** Start of EXTRACTED DATA **
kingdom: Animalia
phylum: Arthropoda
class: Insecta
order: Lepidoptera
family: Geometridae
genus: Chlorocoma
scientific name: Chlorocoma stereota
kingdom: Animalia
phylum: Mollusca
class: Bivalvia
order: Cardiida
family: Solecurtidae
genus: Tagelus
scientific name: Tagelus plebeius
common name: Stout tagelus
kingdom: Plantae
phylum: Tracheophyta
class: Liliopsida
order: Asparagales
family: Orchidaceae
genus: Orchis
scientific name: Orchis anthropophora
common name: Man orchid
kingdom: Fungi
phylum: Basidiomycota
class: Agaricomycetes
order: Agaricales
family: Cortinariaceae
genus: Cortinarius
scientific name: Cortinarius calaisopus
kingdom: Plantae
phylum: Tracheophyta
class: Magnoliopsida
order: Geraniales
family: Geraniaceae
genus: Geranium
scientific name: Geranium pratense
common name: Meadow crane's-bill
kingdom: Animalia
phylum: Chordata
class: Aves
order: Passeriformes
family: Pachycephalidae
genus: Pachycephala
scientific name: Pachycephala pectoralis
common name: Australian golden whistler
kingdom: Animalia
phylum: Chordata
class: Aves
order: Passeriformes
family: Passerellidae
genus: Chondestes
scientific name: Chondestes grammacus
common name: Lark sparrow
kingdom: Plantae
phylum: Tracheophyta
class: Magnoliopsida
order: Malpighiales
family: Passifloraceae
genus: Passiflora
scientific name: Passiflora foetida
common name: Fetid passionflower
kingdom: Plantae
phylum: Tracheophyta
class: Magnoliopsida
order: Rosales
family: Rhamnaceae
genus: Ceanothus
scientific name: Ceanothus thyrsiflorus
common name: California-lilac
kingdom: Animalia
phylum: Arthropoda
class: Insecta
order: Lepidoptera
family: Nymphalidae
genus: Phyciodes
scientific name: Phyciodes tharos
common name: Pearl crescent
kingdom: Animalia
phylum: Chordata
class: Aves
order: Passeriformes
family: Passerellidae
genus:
** End of EXTRACTED DATA **
__WORK INSTRUCTIONS__.
Reprint the records above from the line containing "class: Liliopsida" through the end of the records, keeping both of those lines and every line between them unchanged.

__ANSWER TO THIS PROBLEM__.
class: Liliopsida
order: Asparagales
family: Orchidaceae
genus: Orchis
scientific name: Orchis anthropophora
common name: Man orchid
kingdom: Fungi
phylum: Basidiomycota
class: Agaricomycetes
order: Agaricales
family: Cortinariaceae
genus: Cortinarius
scientific name: Cortinarius calaisopus
kingdom: Plantae
phylum: Tracheophyta
class: Magnoliopsida
order: Geraniales
family: Geraniaceae
genus: Geranium
scientific name: Geranium pratense
common name: Meadow crane's-bill
kingdom: Animalia
phylum: Chordata
class: Aves
order: Passeriformes
family: Pachycephalidae
genus: Pachycephala
scientific name: Pachycephala pectoralis
common name: Australian golden whistler
kingdom: Animalia
phylum: Chordata
class: Aves
order: Passeriformes
family: Passerellidae
genus: Chondestes
scientific name: Chondestes grammacus
common name: Lark sparrow
kingdom: Plantae
phylum: Tracheophyta
class: Magnoliopsida
order: Malpighiales
family: Passifloraceae
genus: Passiflora
scientific name: Passiflora foetida
common name: Fetid passionflower
kingdom: Plantae
phylum: Tracheophyta
class: Magnoliopsida
order: Rosales
family: Rhamnaceae
genus: Ceanothus
scientific name: Ceanothus thyrsiflorus
common name: California-lilac
kingdom: Animalia
phylum: Arthropoda
class: Insecta
order: Lepidoptera
family: Nymphalidae
genus: Phyciodes
scientific name: Phyciodes tharos
common name: Pearl crescent
kingdom: Animalia
phylum: Chordata
class: Aves
order: Passeriformes
family: Passerellidae
genus:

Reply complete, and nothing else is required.